=== TASK DESCRIPTION ===
Return every line of the data that contains the word "Mandatory".

=== RECORDS FOR THE TASK ===
************

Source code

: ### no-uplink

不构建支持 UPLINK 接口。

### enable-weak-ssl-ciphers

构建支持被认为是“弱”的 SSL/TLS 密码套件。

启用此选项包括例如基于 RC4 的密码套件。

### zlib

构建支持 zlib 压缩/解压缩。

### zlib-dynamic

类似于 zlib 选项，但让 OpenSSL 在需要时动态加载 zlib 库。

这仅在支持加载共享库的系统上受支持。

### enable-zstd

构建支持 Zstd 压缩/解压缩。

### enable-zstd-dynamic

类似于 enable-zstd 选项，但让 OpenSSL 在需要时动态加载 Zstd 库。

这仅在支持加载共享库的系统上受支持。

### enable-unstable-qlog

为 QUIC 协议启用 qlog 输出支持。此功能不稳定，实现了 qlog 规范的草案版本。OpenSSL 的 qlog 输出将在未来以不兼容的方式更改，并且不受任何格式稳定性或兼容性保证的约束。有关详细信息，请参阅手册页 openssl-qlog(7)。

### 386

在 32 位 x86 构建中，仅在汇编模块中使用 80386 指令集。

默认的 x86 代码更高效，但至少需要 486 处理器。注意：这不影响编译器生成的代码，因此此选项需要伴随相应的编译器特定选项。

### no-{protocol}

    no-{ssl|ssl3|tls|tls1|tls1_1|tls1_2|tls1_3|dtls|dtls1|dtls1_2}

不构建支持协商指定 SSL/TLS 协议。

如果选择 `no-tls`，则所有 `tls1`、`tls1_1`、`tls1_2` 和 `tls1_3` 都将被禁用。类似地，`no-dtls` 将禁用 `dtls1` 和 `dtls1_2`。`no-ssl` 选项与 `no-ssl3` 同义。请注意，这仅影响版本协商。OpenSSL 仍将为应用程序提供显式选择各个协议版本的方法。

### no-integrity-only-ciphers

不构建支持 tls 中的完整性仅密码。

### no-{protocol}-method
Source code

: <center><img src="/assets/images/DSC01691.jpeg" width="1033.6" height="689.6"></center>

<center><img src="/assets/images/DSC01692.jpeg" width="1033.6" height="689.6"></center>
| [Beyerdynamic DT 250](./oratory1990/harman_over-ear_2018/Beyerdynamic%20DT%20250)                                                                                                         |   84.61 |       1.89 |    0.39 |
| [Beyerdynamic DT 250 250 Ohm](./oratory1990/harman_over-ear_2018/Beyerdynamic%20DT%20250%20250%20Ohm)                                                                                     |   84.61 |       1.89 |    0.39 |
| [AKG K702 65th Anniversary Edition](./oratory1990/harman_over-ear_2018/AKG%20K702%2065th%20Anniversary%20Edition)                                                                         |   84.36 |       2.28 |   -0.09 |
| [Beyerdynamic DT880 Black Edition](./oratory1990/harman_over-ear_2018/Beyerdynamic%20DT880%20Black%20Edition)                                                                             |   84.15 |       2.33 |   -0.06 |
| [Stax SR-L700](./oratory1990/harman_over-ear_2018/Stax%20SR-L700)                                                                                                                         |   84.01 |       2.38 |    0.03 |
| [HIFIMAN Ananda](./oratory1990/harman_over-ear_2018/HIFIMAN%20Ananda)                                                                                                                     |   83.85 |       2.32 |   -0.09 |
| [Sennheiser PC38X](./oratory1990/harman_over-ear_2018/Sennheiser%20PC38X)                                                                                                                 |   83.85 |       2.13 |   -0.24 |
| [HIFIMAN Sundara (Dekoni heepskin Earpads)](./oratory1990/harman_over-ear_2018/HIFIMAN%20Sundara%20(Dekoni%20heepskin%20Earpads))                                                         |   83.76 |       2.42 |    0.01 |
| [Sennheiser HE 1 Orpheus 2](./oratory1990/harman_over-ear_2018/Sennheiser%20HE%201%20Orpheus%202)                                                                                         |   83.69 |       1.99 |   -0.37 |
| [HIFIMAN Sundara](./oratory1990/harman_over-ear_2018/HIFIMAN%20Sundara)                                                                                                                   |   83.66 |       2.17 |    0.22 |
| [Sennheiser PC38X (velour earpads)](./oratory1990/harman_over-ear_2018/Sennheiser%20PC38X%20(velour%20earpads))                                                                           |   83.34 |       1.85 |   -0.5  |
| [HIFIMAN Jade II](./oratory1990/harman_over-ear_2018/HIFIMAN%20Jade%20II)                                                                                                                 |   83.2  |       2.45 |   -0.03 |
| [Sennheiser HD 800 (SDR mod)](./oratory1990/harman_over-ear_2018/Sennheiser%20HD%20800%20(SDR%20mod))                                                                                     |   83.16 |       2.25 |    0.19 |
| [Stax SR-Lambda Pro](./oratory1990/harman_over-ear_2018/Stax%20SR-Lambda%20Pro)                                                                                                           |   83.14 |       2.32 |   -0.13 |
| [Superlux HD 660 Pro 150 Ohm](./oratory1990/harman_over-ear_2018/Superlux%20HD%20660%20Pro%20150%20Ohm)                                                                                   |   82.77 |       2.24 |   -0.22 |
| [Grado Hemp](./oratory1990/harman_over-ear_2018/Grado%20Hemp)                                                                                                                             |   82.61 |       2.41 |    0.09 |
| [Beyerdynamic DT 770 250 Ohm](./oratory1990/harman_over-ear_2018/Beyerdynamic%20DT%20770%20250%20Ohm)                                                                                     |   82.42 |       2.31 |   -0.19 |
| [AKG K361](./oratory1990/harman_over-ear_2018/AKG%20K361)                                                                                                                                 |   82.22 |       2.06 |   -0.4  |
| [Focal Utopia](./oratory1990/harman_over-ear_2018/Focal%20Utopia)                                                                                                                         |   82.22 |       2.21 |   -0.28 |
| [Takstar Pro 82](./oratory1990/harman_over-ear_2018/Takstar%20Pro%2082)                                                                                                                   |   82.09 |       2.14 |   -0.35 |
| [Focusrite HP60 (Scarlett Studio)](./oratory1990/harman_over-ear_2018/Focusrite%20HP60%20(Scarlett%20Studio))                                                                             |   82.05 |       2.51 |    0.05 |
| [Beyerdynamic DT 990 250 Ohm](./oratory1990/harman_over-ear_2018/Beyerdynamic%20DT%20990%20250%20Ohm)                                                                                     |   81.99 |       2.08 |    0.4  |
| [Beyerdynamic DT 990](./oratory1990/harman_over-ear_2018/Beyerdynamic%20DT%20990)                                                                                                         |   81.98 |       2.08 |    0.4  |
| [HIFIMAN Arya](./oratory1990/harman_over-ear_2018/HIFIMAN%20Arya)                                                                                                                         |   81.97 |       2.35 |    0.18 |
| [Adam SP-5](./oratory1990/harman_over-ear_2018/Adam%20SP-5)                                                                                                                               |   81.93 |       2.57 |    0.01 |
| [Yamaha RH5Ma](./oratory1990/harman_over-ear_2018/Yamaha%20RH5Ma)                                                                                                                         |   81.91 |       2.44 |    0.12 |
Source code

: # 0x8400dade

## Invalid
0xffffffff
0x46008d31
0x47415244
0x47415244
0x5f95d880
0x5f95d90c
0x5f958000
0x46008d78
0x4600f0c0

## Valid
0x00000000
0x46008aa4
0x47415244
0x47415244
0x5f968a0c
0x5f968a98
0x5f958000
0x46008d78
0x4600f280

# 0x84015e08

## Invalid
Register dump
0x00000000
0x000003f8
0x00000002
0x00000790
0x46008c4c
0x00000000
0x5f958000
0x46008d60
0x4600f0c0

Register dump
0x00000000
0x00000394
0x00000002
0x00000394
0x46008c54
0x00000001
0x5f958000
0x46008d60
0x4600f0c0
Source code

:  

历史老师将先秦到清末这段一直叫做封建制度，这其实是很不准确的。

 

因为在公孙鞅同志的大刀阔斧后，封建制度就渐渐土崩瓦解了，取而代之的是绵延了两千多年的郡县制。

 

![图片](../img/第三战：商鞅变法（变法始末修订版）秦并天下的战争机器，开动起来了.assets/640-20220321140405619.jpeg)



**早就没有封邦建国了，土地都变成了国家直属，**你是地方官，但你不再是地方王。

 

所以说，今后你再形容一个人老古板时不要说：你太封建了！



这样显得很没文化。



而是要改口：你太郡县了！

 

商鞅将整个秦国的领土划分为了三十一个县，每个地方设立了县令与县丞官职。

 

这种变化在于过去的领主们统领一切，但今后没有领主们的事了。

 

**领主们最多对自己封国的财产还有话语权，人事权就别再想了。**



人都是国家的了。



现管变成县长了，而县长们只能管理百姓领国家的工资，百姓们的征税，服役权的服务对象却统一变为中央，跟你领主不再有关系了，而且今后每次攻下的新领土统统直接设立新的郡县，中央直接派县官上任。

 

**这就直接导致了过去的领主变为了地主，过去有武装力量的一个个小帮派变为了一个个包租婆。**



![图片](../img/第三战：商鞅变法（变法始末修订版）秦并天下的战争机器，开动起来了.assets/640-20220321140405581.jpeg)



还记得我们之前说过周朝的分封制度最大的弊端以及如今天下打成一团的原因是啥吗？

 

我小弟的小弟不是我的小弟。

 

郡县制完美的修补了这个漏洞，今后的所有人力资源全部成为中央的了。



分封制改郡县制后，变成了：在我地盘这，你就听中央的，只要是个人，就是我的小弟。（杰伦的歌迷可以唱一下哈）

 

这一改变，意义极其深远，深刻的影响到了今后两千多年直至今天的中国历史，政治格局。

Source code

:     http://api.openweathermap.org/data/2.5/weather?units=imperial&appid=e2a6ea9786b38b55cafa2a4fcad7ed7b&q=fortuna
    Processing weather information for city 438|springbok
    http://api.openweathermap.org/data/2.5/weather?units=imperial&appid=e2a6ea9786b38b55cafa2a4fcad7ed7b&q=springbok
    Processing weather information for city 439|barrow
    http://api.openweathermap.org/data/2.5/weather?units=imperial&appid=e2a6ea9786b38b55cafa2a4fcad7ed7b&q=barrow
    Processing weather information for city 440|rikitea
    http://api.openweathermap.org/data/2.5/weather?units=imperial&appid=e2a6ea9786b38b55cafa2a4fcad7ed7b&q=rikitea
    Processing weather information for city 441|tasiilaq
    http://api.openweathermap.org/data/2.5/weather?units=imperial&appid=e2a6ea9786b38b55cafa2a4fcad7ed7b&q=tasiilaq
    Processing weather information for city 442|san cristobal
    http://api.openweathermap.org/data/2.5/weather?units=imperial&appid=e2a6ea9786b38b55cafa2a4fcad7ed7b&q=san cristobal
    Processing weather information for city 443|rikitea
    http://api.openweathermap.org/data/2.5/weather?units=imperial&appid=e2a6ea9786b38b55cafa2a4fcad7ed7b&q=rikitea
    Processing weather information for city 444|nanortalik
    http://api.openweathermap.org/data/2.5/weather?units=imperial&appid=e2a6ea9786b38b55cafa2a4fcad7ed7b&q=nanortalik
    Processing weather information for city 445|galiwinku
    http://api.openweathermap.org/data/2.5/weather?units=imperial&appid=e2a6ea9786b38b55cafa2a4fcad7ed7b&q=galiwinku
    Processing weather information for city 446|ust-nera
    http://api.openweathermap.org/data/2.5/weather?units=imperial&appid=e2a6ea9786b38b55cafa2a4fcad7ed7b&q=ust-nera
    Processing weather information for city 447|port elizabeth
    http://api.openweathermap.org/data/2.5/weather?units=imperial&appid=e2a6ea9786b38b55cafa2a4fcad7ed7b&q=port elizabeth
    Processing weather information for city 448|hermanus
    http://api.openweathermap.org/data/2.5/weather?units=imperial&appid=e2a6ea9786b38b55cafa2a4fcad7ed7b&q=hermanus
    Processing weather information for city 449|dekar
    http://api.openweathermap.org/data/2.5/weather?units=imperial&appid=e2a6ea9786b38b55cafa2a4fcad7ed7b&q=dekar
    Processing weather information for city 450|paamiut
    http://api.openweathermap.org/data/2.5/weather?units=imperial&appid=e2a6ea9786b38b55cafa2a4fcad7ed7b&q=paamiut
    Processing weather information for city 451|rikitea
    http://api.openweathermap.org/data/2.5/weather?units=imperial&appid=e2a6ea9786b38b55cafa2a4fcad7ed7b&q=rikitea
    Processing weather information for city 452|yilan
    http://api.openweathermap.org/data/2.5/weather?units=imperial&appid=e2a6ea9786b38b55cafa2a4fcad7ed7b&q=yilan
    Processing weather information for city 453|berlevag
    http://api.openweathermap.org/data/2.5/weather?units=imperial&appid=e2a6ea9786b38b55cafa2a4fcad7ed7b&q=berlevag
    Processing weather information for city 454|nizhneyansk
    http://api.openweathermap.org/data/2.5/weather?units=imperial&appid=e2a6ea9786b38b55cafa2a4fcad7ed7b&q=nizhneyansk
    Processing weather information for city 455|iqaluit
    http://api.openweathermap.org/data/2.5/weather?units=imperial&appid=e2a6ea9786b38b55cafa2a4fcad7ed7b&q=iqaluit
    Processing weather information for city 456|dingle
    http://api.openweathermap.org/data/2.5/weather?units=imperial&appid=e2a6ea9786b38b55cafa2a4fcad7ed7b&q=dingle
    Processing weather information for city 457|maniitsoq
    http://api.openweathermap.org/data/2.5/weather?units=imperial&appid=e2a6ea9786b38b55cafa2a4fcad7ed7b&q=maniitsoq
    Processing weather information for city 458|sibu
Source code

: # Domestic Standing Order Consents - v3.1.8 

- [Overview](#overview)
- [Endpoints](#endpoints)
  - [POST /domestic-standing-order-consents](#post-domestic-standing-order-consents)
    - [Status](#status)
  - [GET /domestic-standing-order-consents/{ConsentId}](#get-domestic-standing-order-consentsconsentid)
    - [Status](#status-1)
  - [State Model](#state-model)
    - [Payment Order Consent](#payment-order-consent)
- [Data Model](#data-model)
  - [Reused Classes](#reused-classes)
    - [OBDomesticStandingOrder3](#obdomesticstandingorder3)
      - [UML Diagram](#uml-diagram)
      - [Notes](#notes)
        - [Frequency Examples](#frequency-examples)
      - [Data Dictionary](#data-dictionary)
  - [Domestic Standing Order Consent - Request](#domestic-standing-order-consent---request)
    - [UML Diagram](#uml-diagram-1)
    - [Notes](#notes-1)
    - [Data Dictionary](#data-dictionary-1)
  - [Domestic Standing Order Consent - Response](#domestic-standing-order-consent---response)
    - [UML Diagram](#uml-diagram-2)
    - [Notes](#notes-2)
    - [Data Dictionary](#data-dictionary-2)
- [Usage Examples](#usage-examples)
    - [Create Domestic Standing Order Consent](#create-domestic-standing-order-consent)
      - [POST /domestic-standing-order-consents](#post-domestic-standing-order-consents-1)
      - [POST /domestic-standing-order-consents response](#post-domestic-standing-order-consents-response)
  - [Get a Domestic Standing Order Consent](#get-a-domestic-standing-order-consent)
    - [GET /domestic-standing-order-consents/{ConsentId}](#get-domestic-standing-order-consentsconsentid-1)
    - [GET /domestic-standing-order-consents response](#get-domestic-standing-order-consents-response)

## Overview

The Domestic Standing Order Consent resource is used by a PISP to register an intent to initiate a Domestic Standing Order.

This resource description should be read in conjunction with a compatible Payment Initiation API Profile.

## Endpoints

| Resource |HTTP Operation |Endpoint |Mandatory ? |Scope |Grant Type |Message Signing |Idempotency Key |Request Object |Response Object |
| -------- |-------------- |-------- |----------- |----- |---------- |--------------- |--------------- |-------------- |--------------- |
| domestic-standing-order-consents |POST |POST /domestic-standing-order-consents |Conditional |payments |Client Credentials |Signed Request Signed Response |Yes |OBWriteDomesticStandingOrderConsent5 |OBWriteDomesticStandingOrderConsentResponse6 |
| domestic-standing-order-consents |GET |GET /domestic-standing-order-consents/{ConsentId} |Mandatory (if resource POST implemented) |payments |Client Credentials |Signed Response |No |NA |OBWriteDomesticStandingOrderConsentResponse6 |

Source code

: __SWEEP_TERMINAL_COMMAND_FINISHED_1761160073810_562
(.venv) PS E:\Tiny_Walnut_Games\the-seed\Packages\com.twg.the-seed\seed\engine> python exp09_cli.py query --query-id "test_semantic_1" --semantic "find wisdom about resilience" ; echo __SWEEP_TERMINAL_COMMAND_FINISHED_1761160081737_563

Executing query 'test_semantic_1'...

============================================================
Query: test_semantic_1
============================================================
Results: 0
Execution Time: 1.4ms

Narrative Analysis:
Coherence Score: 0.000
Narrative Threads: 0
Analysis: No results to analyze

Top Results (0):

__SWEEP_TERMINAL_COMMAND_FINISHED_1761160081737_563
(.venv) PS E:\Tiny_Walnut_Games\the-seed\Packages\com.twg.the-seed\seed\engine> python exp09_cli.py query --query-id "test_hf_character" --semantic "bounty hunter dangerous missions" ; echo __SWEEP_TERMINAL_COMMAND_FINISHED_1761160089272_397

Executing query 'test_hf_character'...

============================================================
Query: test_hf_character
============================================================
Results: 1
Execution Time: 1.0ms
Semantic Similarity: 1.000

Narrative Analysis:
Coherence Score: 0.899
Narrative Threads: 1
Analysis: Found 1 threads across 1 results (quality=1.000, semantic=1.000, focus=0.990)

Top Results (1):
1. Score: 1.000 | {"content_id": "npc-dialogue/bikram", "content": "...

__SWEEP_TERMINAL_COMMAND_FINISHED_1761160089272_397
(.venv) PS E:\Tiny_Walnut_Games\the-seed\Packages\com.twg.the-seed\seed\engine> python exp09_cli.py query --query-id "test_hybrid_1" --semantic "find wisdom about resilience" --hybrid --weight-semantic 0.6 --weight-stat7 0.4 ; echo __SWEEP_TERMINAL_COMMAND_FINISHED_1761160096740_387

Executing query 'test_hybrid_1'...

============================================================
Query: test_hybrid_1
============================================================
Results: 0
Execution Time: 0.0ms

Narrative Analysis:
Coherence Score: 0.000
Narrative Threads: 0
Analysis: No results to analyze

************

=== SOLUTION BELOW ===
| Resource |HTTP Operation |Endpoint |Mandatory ? |Scope |Grant Type |Message Signing |Idempotency Key |Request Object |Response Object |
| domestic-standing-order-consents |GET |GET /domestic-standing-order-consents/{ConsentId} |Mandatory (if resource POST implemented) |payments |Client Credentials |Signed Response |No |NA |OBWriteDomesticStandingOrderConsentResponse6 |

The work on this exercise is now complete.